## BRANO DELL'ESERCIZIO:
==========
La risposta di Michela, e il tema centrale dell’incontro a Santiago, è che con il giusto sostegno non solo è possibile, ma che c’è una dignità nella persona del malato che deve essere sempre messa al centro.

L’essenza dell’infermieristica

Nel caso delle malattie terminali l’obiettivo di un’equipe che si vuole occupare di cure palliative «non è più guarire dalla malattia, perché non si può», ma «è far passare al malato tutti i giorni, mesi o anche anni che gli rimangono nel miglior modo possibile».

È questa in effetti l’«essenza dell’infermieristica» di cui parlavamo sopra: «far stare bene la persona» anche quando, dal punto di vista della terapia non si può fare più nulla.

Questo tema è stato anche al centro della tesi di dottorato di Michela, nella quale ha voluto offrire una prospettiva nuova da adottare nei modelli assistenziali futuri: ovvero la riscoperta della dignità che si mantiene anche in condizioni di dipendenza, come nel caso di chi deve ricevere assistenza.

Secondo Michela l'essenza dell'infermieristica è far star bene la persona anche quando la sua salute non può migliorare

«Nella nostra società occidentale sono diventati molto centrali i concetti di autosufficienza, prestanza, produttività, indipendenza, il “non devo chiedere niente a nessuno”. Tanto che una persona dipendente da un’altra è sostanzialmente giudicata come fallita. Per cui ci si sente a disagio a dipendere dagli altri e c’è uno stigma riguardo la dipendenza».

Michela con il suo studio ha voluto ribaltare questa concezione, per svelare la dignità e anche la bellezza che si nasconde in un rapporto di dipendenza assistenziale.

In questo tipo rapporto (con il personale specializzato, con i volontari e con la propria famiglia che assiste) ci si scopre bisognosi degli altri tanto da reimparare a chiedere aiuto, quando magari non si era più abituati a farlo. In questo modo si apprende anche a mettere da parte l’orgoglio tipico di chi non vuole pesare sugli altri.

"la migliore ricompensa che ricevo è lo sguardo di gratitudine di un paziente quando compio un servizio"(Michela)

Ma non solo: chi si trova in questa condizione inizia a vedere meglio anche i propri bisogni e la felicità che deriva dal dare una mano. Per questo, conclude Michela, «la migliore ricompensa che ricevo è lo sguardo di gratitudine di un paziente quando compio un servizio. Non sempre lo dicono a parole, ma gli occhi dicono tutto».

Sull’esempio di papa Francesco e del beato Álvaro

«Dio si immischia nelle nostre miserie, si avvicina alle nostre piaghe e le guarisce con le sue mani; e per avere mani si è fatto uomo». In unameditazione nella cappella della Casa Santa Marta, papa Francesco parlava così del senso dell’Incarnazione.
==========
## COSA FARE:
Cita alla lettera il passo del brano sulle cure palliative che comincia con "Questo tema è" e finisce con "deve ricevere assistenza.".

## MATERIALE FORNITO:
==========
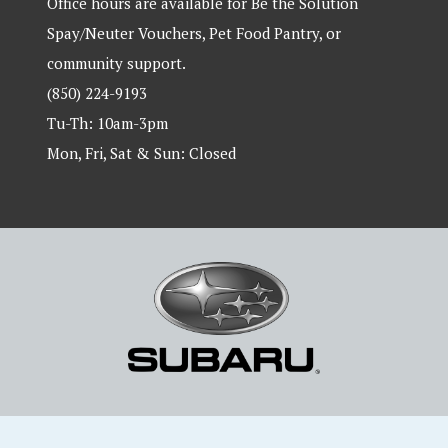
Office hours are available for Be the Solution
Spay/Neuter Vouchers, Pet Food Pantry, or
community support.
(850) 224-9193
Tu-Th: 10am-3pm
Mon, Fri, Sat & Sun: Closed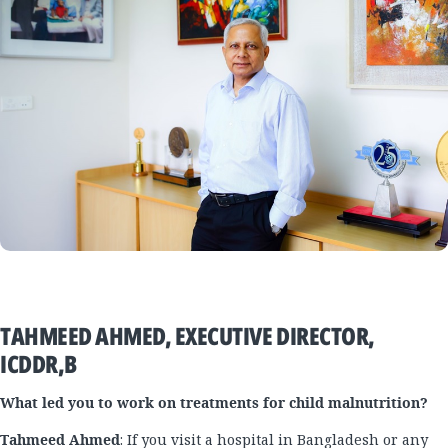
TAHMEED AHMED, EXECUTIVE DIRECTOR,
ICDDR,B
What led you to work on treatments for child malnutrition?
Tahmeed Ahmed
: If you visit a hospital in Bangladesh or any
==========
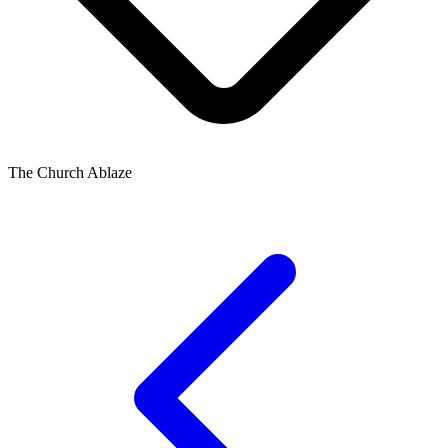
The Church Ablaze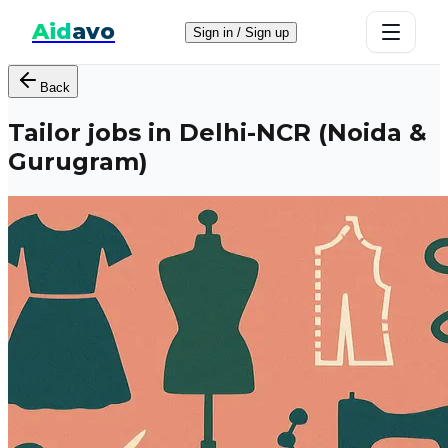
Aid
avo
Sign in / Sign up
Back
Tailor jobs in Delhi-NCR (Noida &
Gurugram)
==========
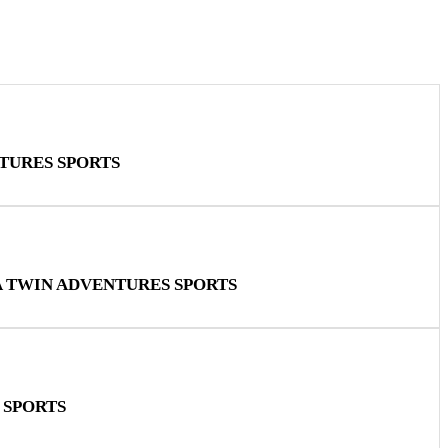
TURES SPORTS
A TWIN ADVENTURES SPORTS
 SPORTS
==========
## LA TUA SOLUZIONE:
Questo tema è stato anche al centro della tesi di dottorato di Michela, nella quale ha voluto offrire una prospettiva nuova da adottare nei modelli assistenziali futuri: ovvero la riscoperta della dignità che si mantiene anche in condizioni di dipendenza, come nel caso di chi deve ricevere assistenza.